PROBLEMS TO WORK ON
[A] Return the text of the route ratings thread between "I have deleted" and "the explanation, Nick.", inclusive.
[B] In the route ratings thread, which rating was deleted, and what reason is given for deleting it?

Route Ratings Changed to Consensus

Christian wrote:Even w cutting out the outlier 13b and weighting the original rating more when there's less than 5 votes, how do the ratings below work out to a "median" of 5.8? It seems like in these cases, the effect of the algorithm is not "overweight the original", but more like "take the original, period"? Perhaps a a case where a mean would be better? Don't remember the bolt spacing, but from other comments, I'm not sure 5.8 leaders being super confident about getting on this route is necessarily a good thing.
Just to make sure everyone understands the algorithm: 5.8 was the original submission, and we count it extra times. So the median of:


is either 5.8 or 5.9 depending on how you round.

I have deleted the 5.13b, which appears to be an attempt to move the consensus up. Bottom line: I am sure you are right that there are MANY cases where, at a given point in time, the MEAN would be better than the MEDIAN, but out of 130,000+ routes, we can't manually pick and choose which routes get which system. This will fix itself as more people weigh in and move the consensus.
Thanks for the explanation, Nick.

GIVEN DATA
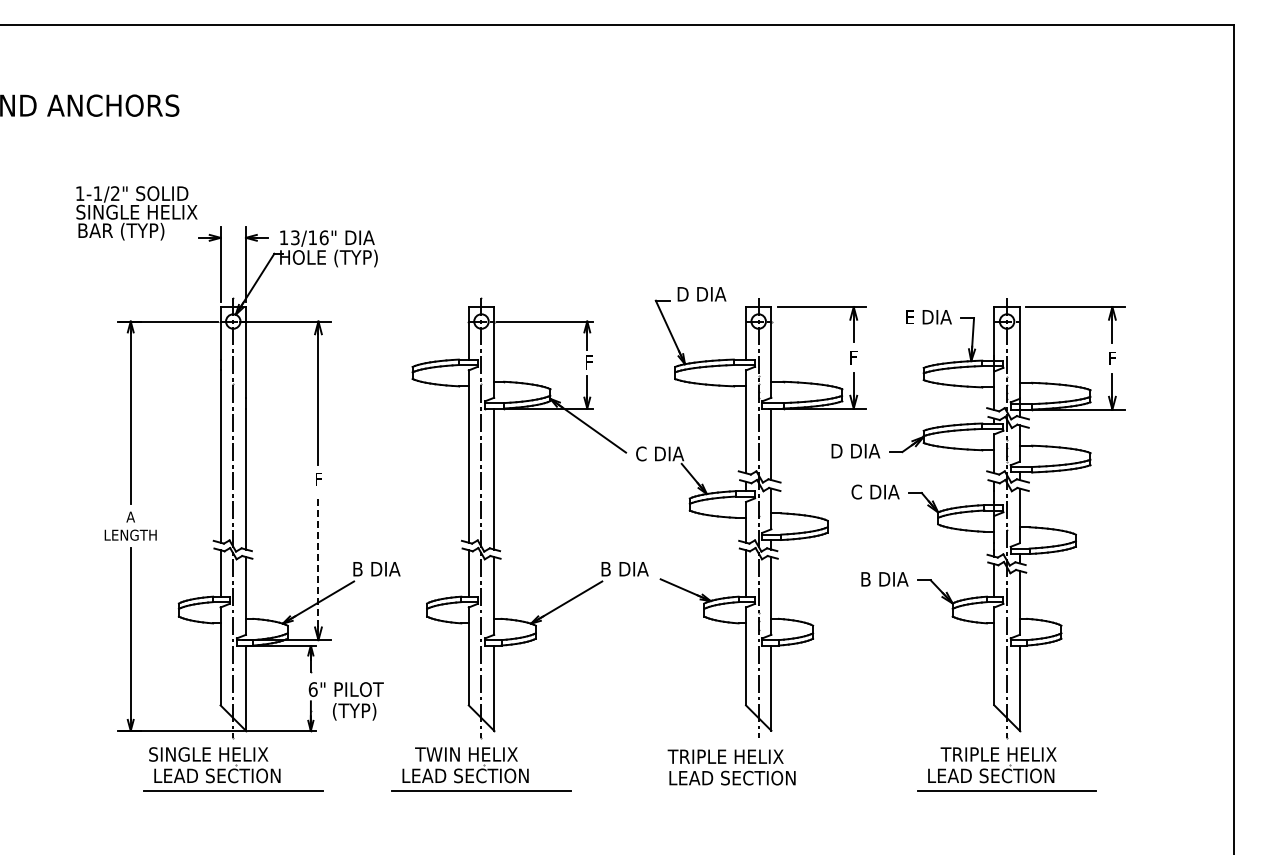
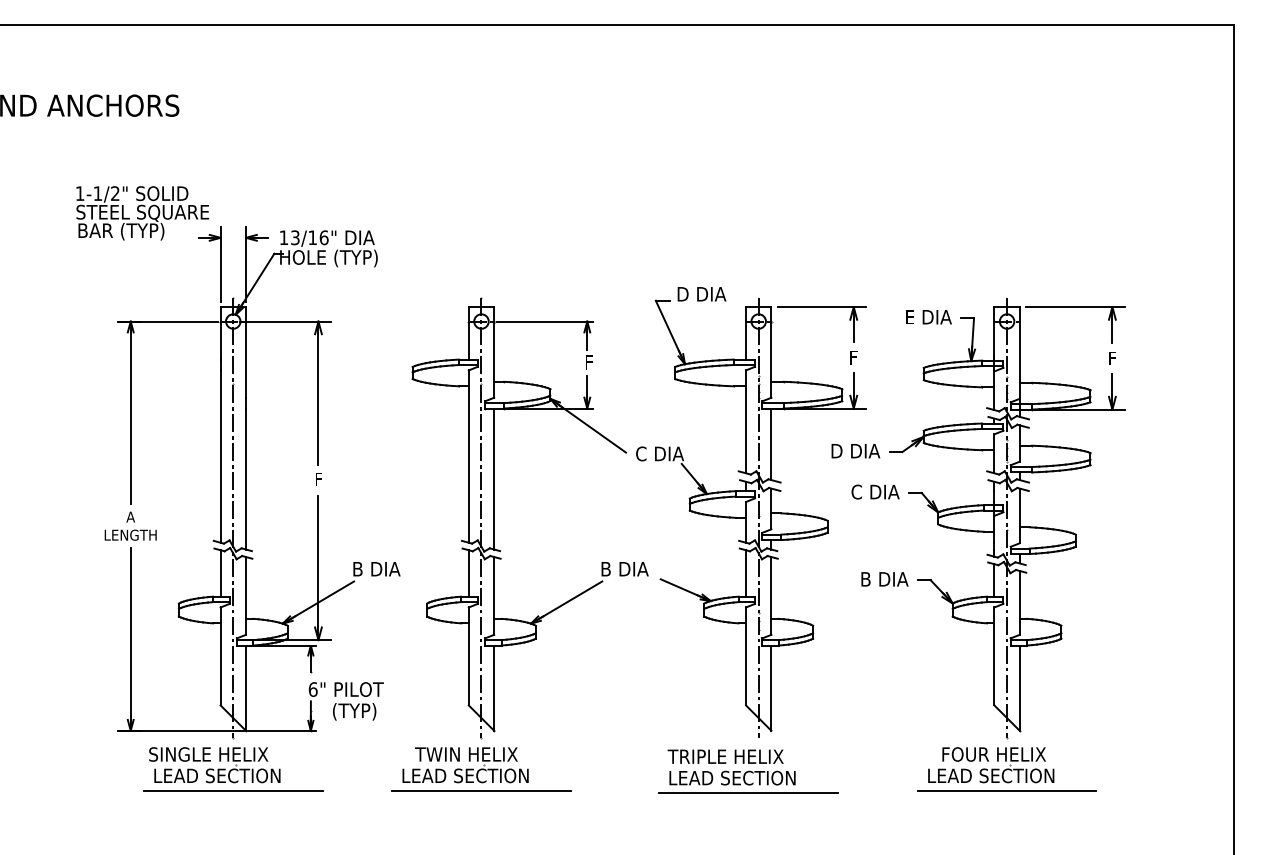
text at (147, 212): SINGLE HELIX -> STEEL SQUARE
line at (318, 561): dashed -> solid
text at (998, 754): TRIPLE HELIX -> FOUR HELIX
line at (747, 793): none -> present
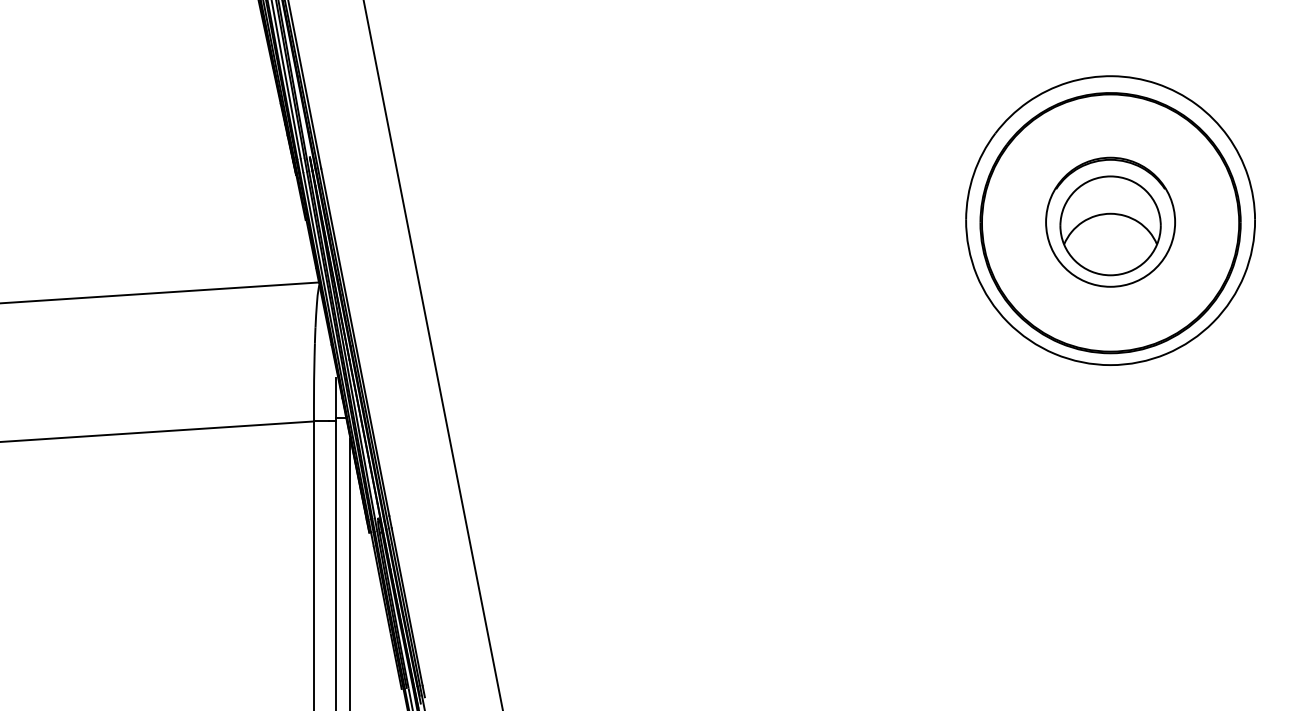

RESULTS IN ORDER
[A]
I have deleted the 5.13b, which appears to be an attempt to move the consensus up. Bottom line: I am sure you are right that there are MANY cases where, at a given point in time, the MEAN would be better than the MEDIAN, but out of 130,000+ routes, we can't manually pick and choose which routes get which system. This will fix itself as more people weigh in and move the consensus.
Thanks for the explanation, Nick.

[B] The 5.13b rating was deleted because it appeared to be an attempt to move the consensus up.